Use the Twilio API to list and download recordings:
from twilio.rest import Client

client = Client(account_sid, auth_token)
recordings = client.recordings.list(limit=20)
for record in recordings:
    print(record.sid, record.duration)

Answering Machine Detection (AMD)

Detect whether a human or machine answered an outbound call. When a machine is detected, optionally leave a voicemail message and hang up.
# Enable AMD on outbound calls
await phone.call(
    to="+15550009876",
    agent=agent,
    machine_detection=True,
    voicemail_message="Hi, this is Acme Corp calling about your appointment. Please call us back at 555-000-1234.",
)
ParameterTypeDefaultDescription
machine_detectionboolFalseEnable answering machine detection.
voicemail_messagestr""Message to speak when a machine is detected.
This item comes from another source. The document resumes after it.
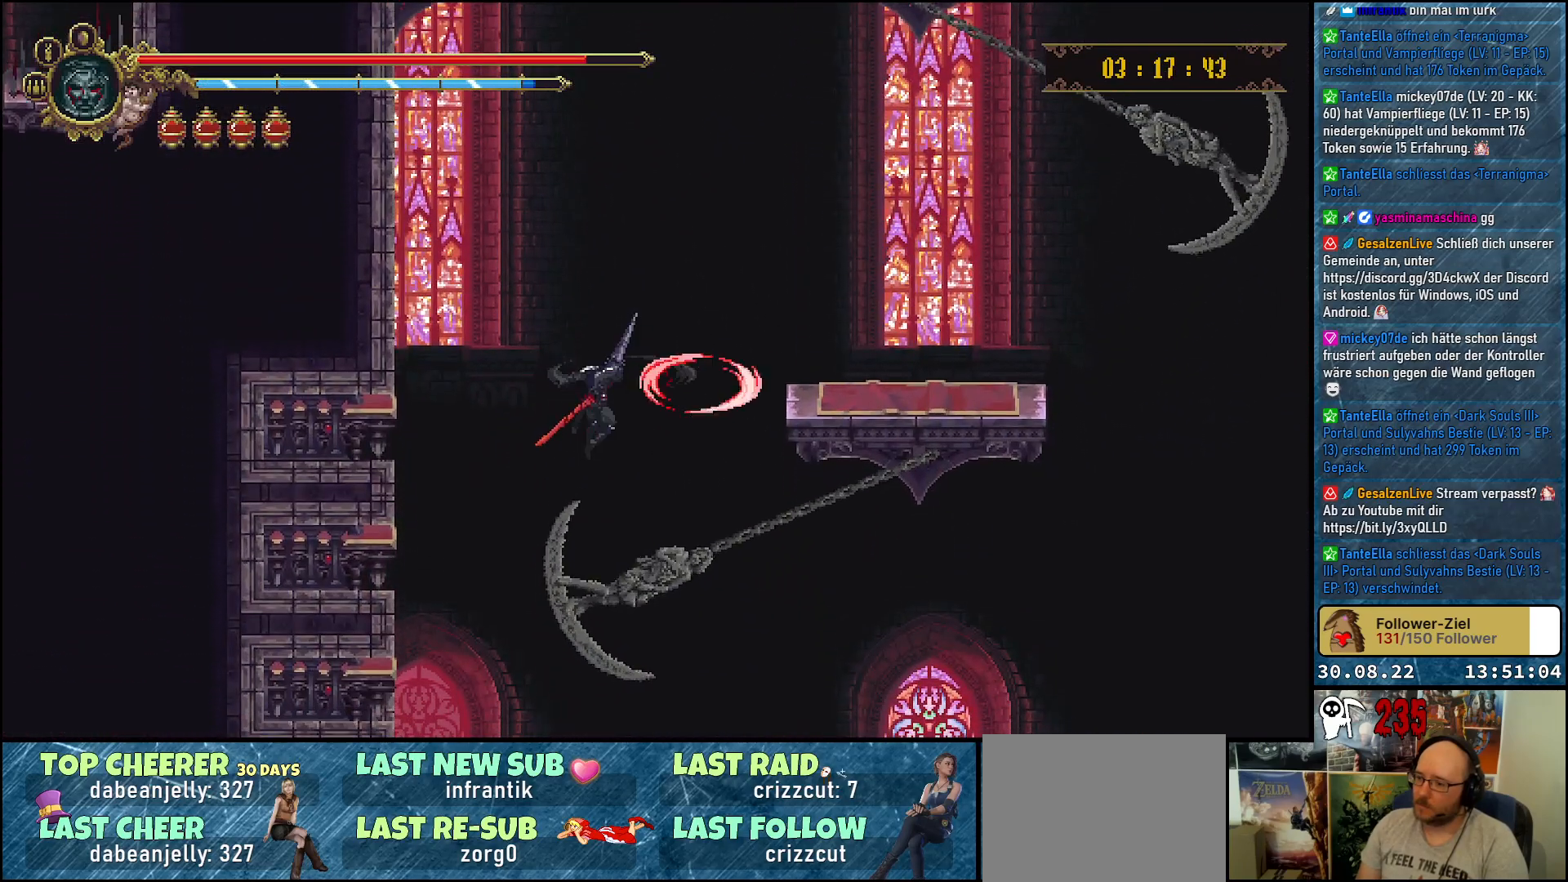
{"buttons": [], "left_stick": "center", "right_stick": "center", "events": []}
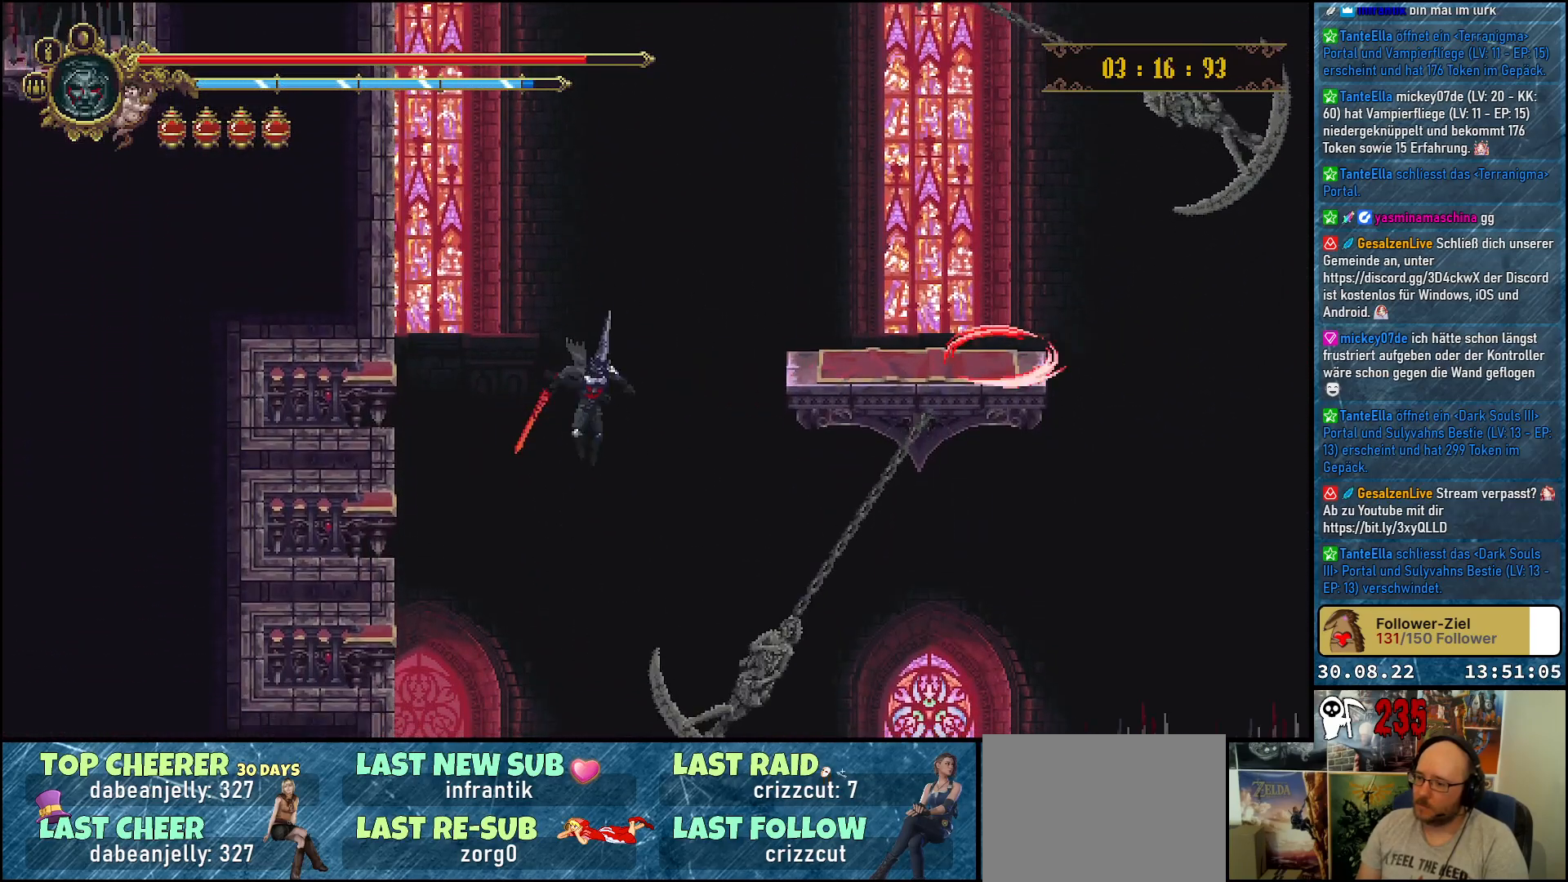
{"buttons": [], "left_stick": "center", "right_stick": "center", "events": []}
If empty, the call hangs up silently.

How It Works

  1. Patter initiates the outbound call with AMD enabled.
  2. The telephony provider analyzes the audio to determine if a human or machine answered.
  3. Human detected: The call proceeds normally with the agent.
  4. Machine detected: If voicemail_message is set, it is spoken and the call ends. Otherwise, the call is disconnected.
You can also set voicemail_message on serve() for use with any outbound call made during the server’s lifetime:
await phone.serve(
    agent,
    port=8000,
    voicemail_message="Hi, please call us back at your earliest convenience.",
)

DTMF Input

Keypad presses (DTMF tones) during a call are captured and forwarded to the AI agent as natural language text in the format [DTMF: N], where N is the key pressed (0-9, *, #).
User presses: 1
Agent receives: "[DTMF: 1]"

User presses: #
Agent receives: "[DTMF: #]"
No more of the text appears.